Task statement: I'd like the data below restated word for word, with the pictures left out.

*** Records for the task

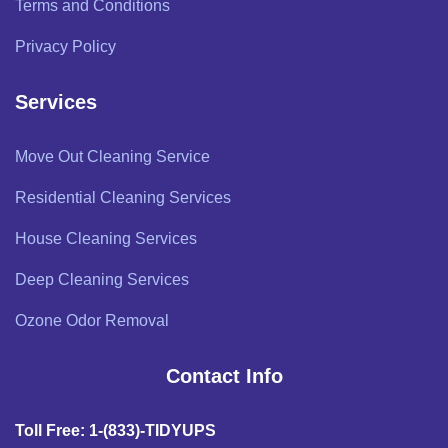
Terms and Conditions
Privacy Policy
Services
Move Out Cleaning Service
Residential Cleaning Services
House Cleaning Services
Deep Cleaning Services
Ozone Odor Removal
Contact Info
Toll Free: 1-(833)-TIDYUPS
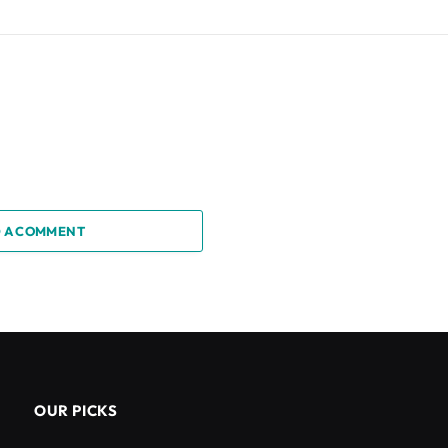
 A COMMENT
OUR PICKS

******

Result:
Terms and Conditions
Privacy Policy
Services
Move Out Cleaning Service
Residential Cleaning Services
House Cleaning Services
Deep Cleaning Services
Ozone Odor Removal
Contact Info
Toll Free: 1-(833)-TIDYUPS
 A COMMENT
OUR PICKS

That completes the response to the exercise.